Extract the part of the passage about the Life Extension Foundation starting with "With the help" and going on through "asks a visitor.", copying it word for word.

··· Selected excerpt ···

With the help of these pills, Prater expects to live to the age of 115. "Give or take five," he says without a trace of humor.

He's standing in front of bottles of "Jason Winters Intestinal Cleaner" and "Super Colon Cleanser" in a Hollywood vitamin store called the Life Extension Nutrition Center. On the colon-cleanser bottle is a crude black-and-white sketch of a large intestine.

"How old do you think I am?" Prater asks a visitor.
"Um, 40?"
"I'm 52," he boasts. "I don't look bad for 52."

A slight, soft-spoken man whose brown hair has a strand or two of silver streaking through, Prater is manager of the store, which is located in a grubby strip mall on State Road 84 in Fort Lauderdale. The store is owned by the Life Extension Foundation (LEF), a nonprofit alternative health care organization that claims it brought in $27 million in sales and donations last year and boasts an international membership of 40,000 people.

LEF's "headquarters" is a small set of offices accessed by a door in the vitamin shop. Inside, more than a dozen employees sit in cubicles and advise members and nonmembers over the phone. An advisor's job is to sell pills, dietary supplements, and "alternative" treatments LEF claims stave off just about every disease, including AIDS, hepatitis, and cancer.

While conventional health care companies putter along, waiting for approval from the United States Food and Drug Administration (FDA) for new drugs and treatments, LEF acts swiftly and effectively. This is the organization's claim. But there's more. By providing customers with dietary supplements and advice on how to acquire FDA-rejected medicines from overseas, LEF can help slow the aging process. The ultimate goal, one that should be achieved by the year 2020, is to develop technologies and medicines that will enable human beings to live forever.

"I don't like death," Prater says.
And, like his fellow LEF members, he doesn't like conventional medicine. But in effect LEF is practicing medicine -- and without a license. Its scientific director, Dr. E.K. Schandl, is a nutritionist. Yet he says he's developed a diagnostic test for cancer that a) measures cancer-causing chemical levels more accurately than any mainstream test and b) is capable of predicting the onset of cancer as far as 12 years in advance -- claims licensed oncologists say are absurd. But, using his test, Schandl makes diagnoses, then prescribes treatments.

Included in the treatments are "drugs" that have not been approved by the FDA but, because of loopholes in federal laws, may be used as alternatives. Dietary supplements top the list, and LEF admits that it advises members on how to legally obtain drugs from overseas. But this all comes at a cost: Prater, for instance, spends $4000 a year on his pills, and the typical LEF member is advised to submit to a blood-test and pill-taking regimen that costs, on average, $1500 a year.

The money, of course, goes to a nonprofit charitable organization, which claims to donate millions of dollars a year to universities and research centers for antiaging and immortality research. But LEF officials refused to share with New Times any financial data or IRS forms that, according to federal law, must be open to the public upon request. Bill Faloon, LEF's vice president and cofounder, says he would like to oblige but adds that LEF's financial situation is "too complicated to talk about."

More important, to him, is that LEF is simply doing what the FDA, which is investigating the organization, has failed to do: provide, as quickly as possible, the most comprehensive medical treatment to save and lengthen lives.

··· Study material ···

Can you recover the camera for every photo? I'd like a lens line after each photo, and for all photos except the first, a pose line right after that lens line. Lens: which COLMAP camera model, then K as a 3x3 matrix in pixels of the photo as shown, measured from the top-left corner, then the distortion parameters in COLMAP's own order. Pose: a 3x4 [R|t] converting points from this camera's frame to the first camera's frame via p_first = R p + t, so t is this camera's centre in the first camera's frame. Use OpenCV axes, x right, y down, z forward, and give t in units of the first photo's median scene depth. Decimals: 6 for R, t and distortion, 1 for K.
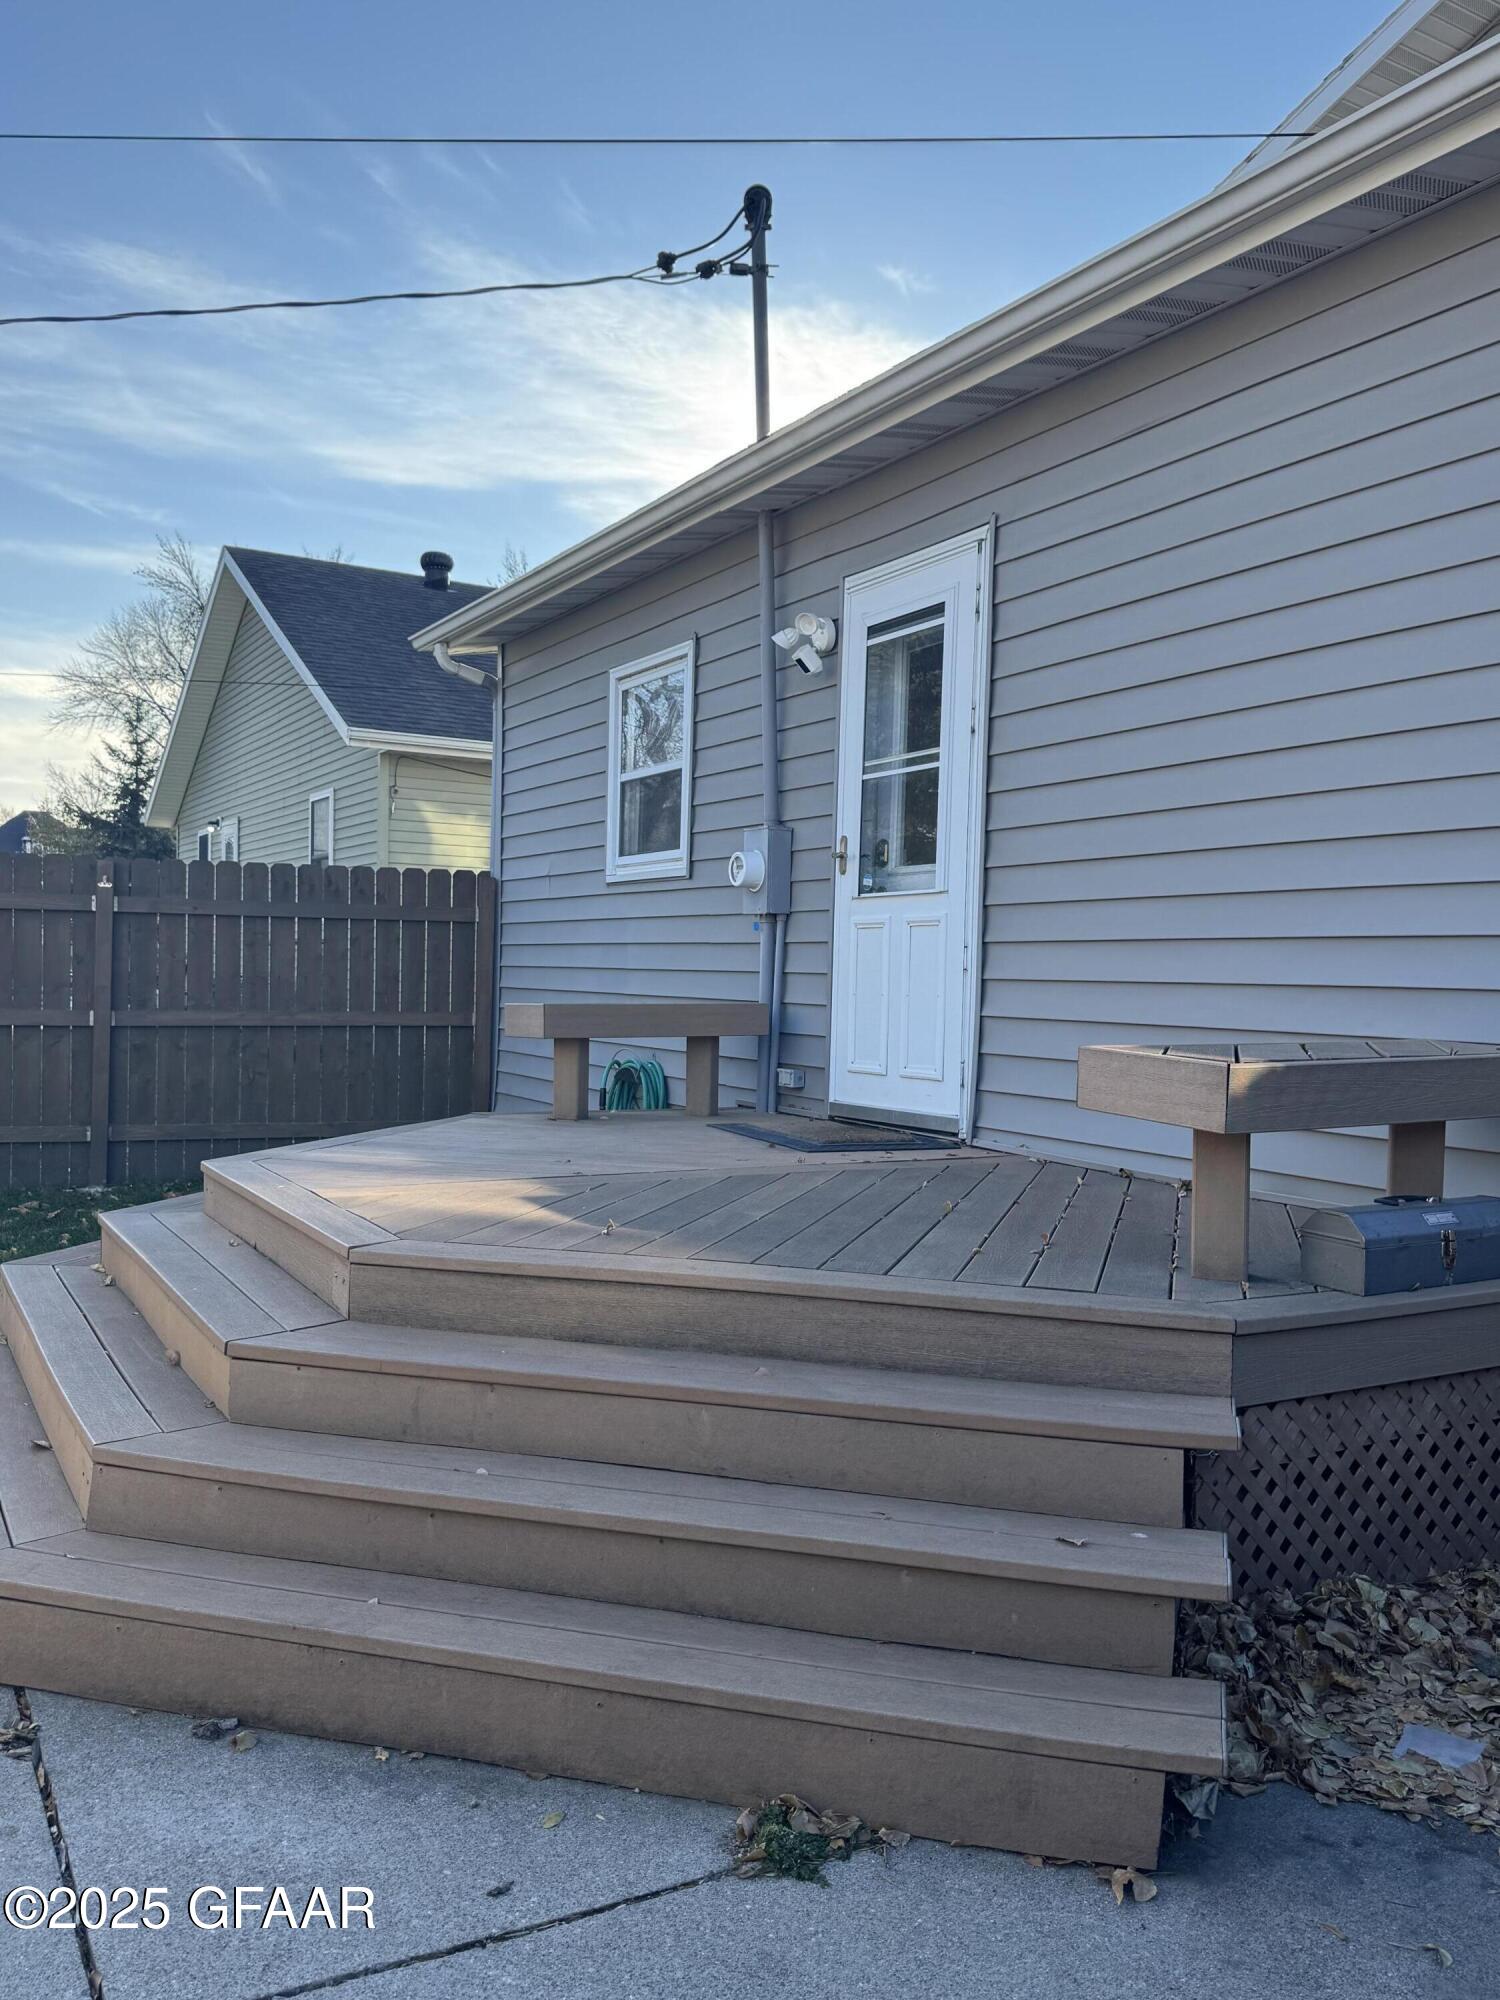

···
··· Study material ···

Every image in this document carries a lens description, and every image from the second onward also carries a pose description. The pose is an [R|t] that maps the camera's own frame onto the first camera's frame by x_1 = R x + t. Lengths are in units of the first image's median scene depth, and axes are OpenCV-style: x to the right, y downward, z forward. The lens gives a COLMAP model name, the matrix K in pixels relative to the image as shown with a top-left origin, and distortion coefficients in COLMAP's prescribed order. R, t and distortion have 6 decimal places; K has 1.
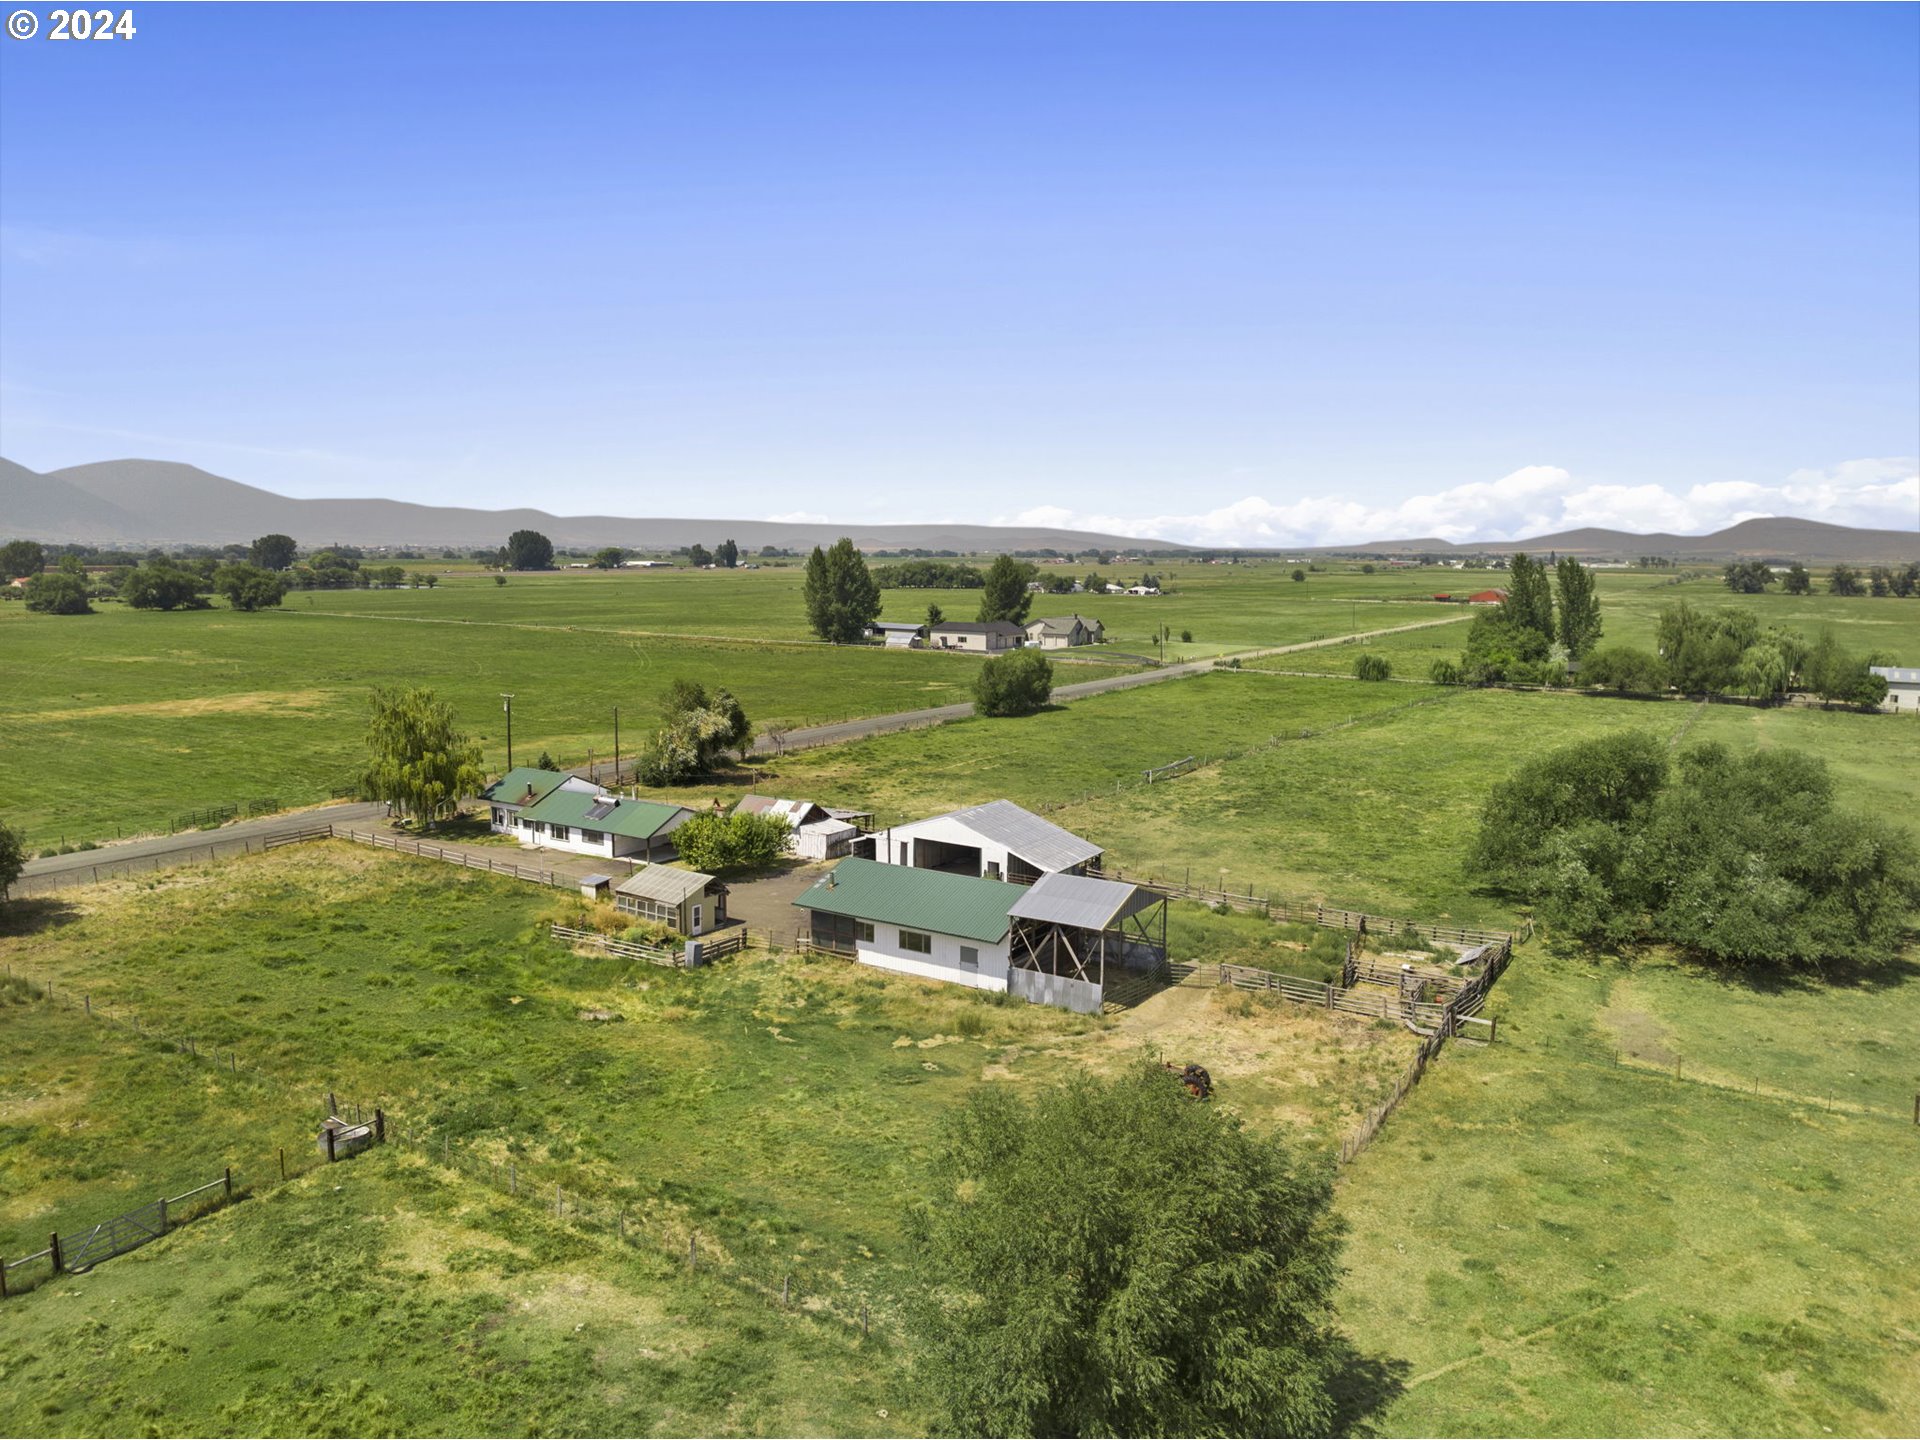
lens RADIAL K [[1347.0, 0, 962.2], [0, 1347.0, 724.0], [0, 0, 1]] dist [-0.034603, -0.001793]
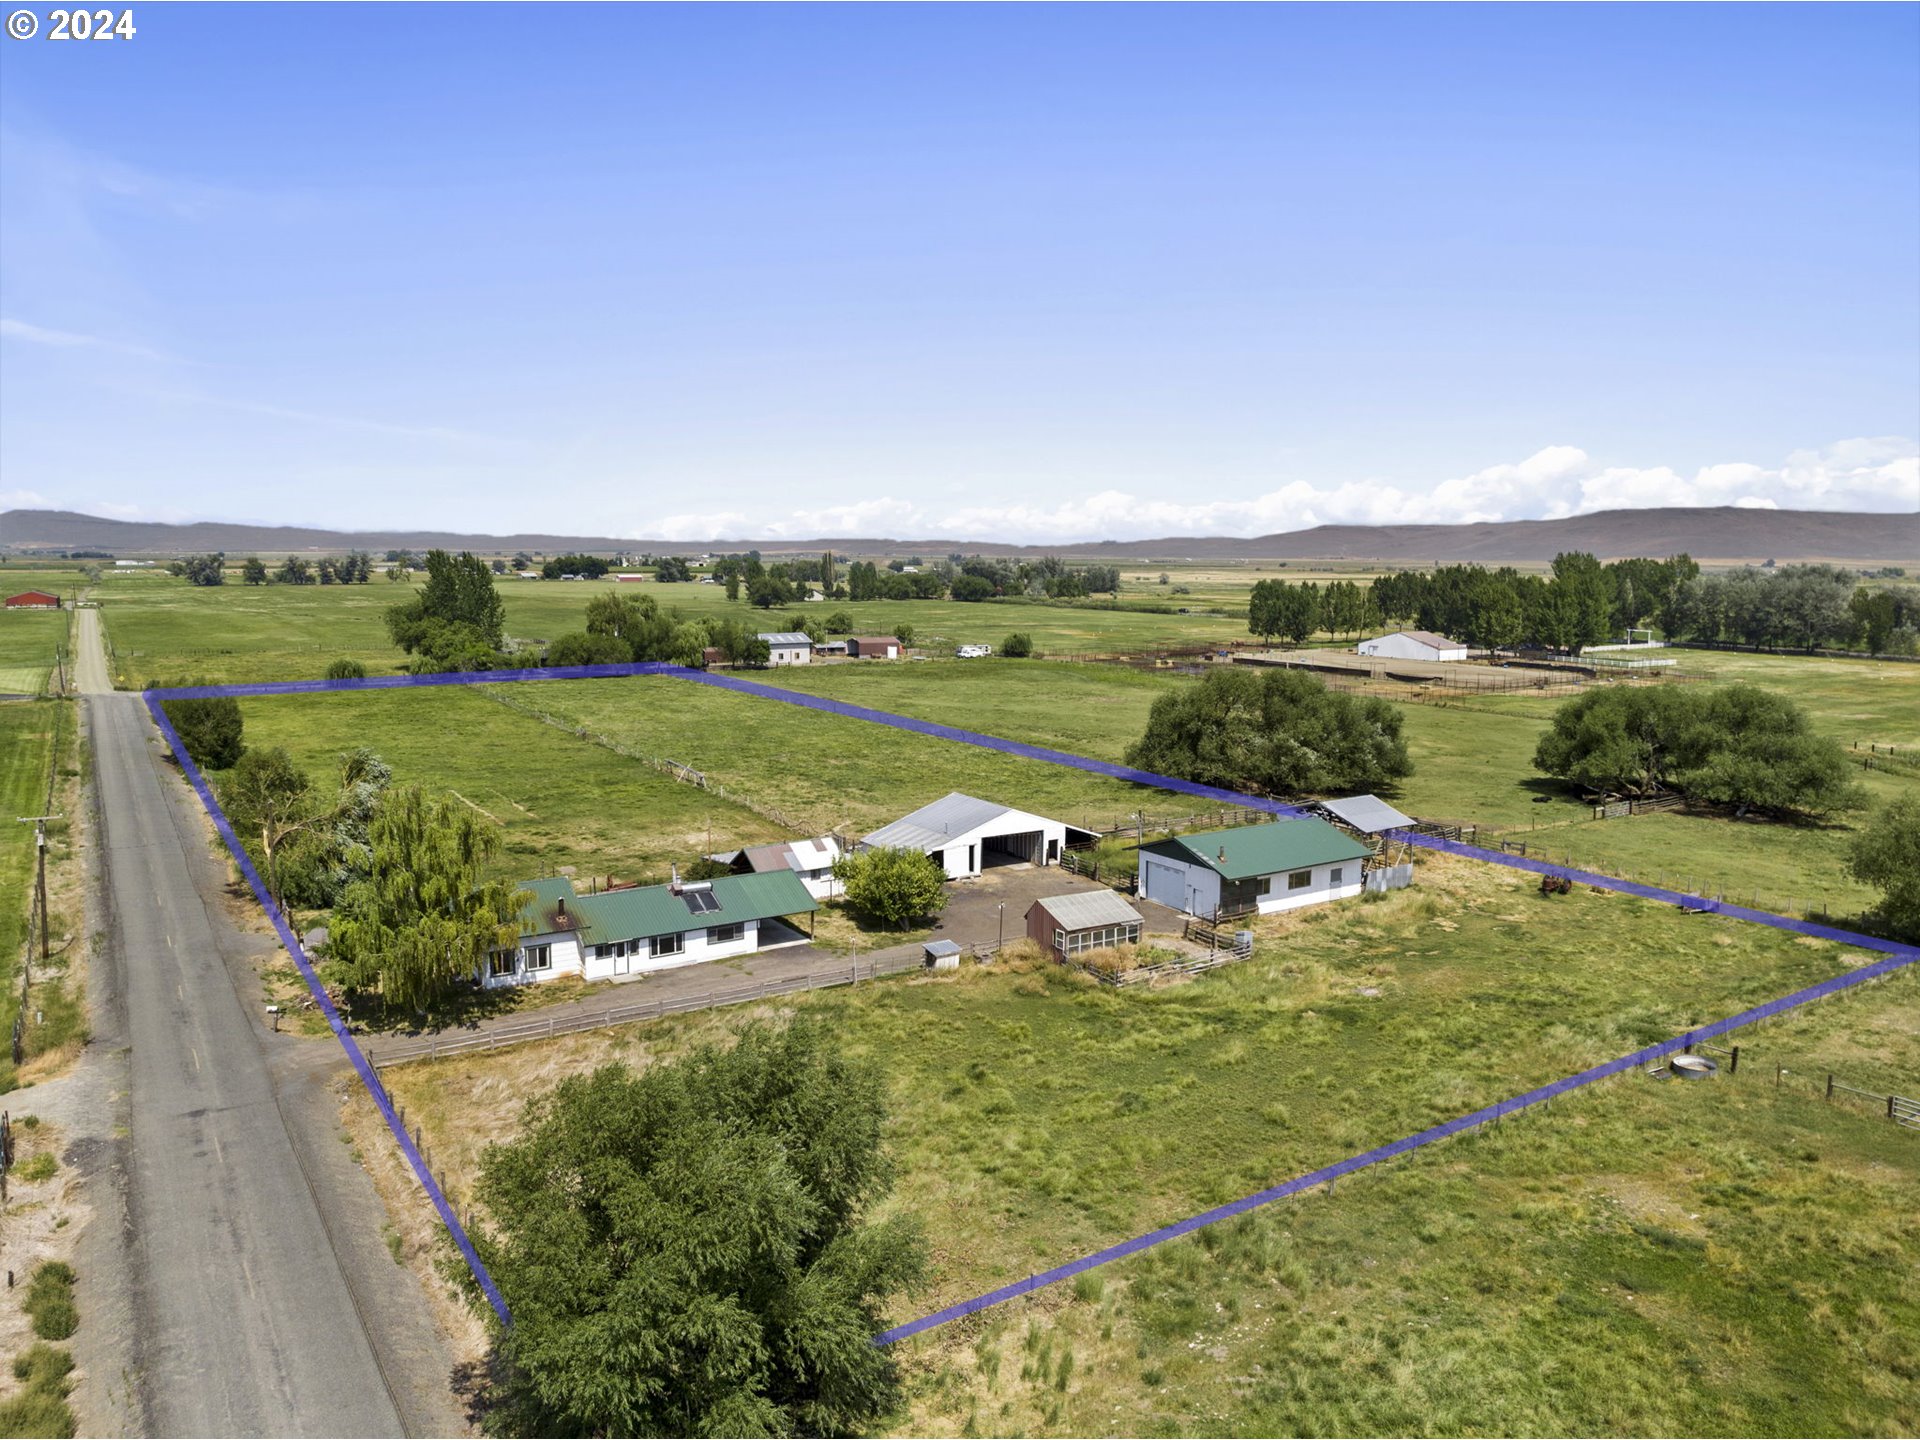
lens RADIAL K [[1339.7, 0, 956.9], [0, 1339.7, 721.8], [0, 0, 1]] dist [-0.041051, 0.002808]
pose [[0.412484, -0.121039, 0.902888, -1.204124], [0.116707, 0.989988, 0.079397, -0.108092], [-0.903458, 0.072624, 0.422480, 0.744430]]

···

> **Task output**
With the help of these pills, Prater expects to live to the age of 115. "Give or take five," he says without a trace of humor.

He's standing in front of bottles of "Jason Winters Intestinal Cleaner" and "Super Colon Cleanser" in a Hollywood vitamin store called the Life Extension Nutrition Center. On the colon-cleanser bottle is a crude black-and-white sketch of a large intestine.

"How old do you think I am?" Prater asks a visitor.